> [Page text]
-- START --
DON’T LET’S GO TO THE DOGS TONIGHT – Review

LEXI VENTER as Bobo Fuller and ZIKHONA BALI as Sarah, in DON’T LET’S GO TO THE DOGS TONIGHT. Photo: Coco Van Oppens. Courtesy of Sony Pictures Classics

A family drama, told through the eyes of a child, about a white, farm family in the final days of white-ruled Rhodesia, now Zimbabwe, and featuring a remarkable performance by eight-year-old newcomer Lexi Venter, is the subject of actor-turned-director Embeth Davidtz’s DON’T LET’S GO TO THE DOGS TONIGHT. Lexi Venter gives an astonishing, wholly believable performance as seven-year-old Bobo (Alexandra) Fuller, who lives on a south African farm with her parents and older sister in the waning days of the Rhodesian Bush War, as national elections loom that will end white rule in Zimbabwe. First-time director Embeth Davidtz, who partly grew up in South Africa, also wrote the script, adapted from Alexandra Fuller’s bestselling 2001 memoir of the same name. On top of that, Davidtz also stars as Bobo’s mother Nicola Fuller.

Set in 1979-1980 and shot in South Africa, DON’T LET’S GO TO THE DOGS TONIGHT depicts things mostly through seven-year-old Bobo’s point of view, with Bobo serving a narrator, and giving us a child’s-eye views of life, racism, war, and the political turmoil that she witnesses growing up on her white family’s hard-scrabble farm in rural Rhodesia. It is the waning days of the long-running Bush War, and the nation is preparing for elections that will transform it.

The film opens with Bobo (Lexi Venter) whispering that her mother Nicola Fuller (Embeth Davidtz) has told her not to sneak into her room at night lest she might be mistaken for a terrorist and accidentally get shot, by her mom, who sleeps with a big gun in case “terrorists” come into the house at night. Bobo worries about going to the bathroom alone at night, fearful of encountering a terrorist in the house in the middle of the night.
-- END --
> [Provided data]
-- START --
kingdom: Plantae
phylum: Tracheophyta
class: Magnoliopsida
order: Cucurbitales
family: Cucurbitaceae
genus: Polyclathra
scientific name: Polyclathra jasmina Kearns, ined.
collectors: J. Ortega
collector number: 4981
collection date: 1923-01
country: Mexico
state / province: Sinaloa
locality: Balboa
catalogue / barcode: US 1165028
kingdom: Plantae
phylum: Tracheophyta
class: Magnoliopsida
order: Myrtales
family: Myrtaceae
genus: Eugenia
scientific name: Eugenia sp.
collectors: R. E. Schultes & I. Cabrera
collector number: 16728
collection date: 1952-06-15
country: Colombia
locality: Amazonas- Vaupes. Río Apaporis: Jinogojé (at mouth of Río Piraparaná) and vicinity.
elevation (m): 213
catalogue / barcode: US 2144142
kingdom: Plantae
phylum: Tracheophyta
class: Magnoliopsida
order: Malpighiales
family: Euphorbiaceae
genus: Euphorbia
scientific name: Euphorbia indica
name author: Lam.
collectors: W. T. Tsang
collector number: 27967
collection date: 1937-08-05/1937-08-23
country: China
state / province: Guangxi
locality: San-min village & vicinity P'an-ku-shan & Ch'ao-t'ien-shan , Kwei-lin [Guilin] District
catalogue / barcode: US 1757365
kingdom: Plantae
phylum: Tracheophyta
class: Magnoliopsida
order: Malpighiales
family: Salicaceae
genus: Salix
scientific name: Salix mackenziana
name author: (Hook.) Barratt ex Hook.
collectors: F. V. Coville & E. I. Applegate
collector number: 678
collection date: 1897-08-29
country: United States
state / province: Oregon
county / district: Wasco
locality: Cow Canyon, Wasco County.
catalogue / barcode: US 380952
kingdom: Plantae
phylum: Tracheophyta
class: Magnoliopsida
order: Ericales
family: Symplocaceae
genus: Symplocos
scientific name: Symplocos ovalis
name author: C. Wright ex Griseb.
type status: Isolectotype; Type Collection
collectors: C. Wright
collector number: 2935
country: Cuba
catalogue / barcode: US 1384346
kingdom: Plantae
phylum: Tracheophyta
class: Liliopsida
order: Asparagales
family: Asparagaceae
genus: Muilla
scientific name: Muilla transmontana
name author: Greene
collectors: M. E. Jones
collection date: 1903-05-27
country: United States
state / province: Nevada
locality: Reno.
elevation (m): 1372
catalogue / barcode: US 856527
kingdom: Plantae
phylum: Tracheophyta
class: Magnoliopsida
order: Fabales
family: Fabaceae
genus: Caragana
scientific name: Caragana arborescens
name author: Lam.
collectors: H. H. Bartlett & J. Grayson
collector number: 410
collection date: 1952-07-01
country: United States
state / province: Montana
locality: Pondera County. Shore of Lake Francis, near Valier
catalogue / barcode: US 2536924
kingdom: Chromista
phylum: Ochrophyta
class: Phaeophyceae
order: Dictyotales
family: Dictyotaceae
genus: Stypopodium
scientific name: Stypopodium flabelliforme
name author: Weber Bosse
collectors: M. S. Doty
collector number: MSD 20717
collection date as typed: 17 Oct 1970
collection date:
-- END --
> [What the task requires]
Print, word for word, the portion of the film review between "Set in 1979-1980" and "will transform it.", inclusive.

> [Response below]
Set in 1979-1980 and shot in South Africa, DON’T LET’S GO TO THE DOGS TONIGHT depicts things mostly through seven-year-old Bobo’s point of view, with Bobo serving a narrator, and giving us a child’s-eye views of life, racism, war, and the political turmoil that she witnesses growing up on her white family’s hard-scrabble farm in rural Rhodesia. It is the waning days of the long-running Bush War, and the nation is preparing for elections that will transform it.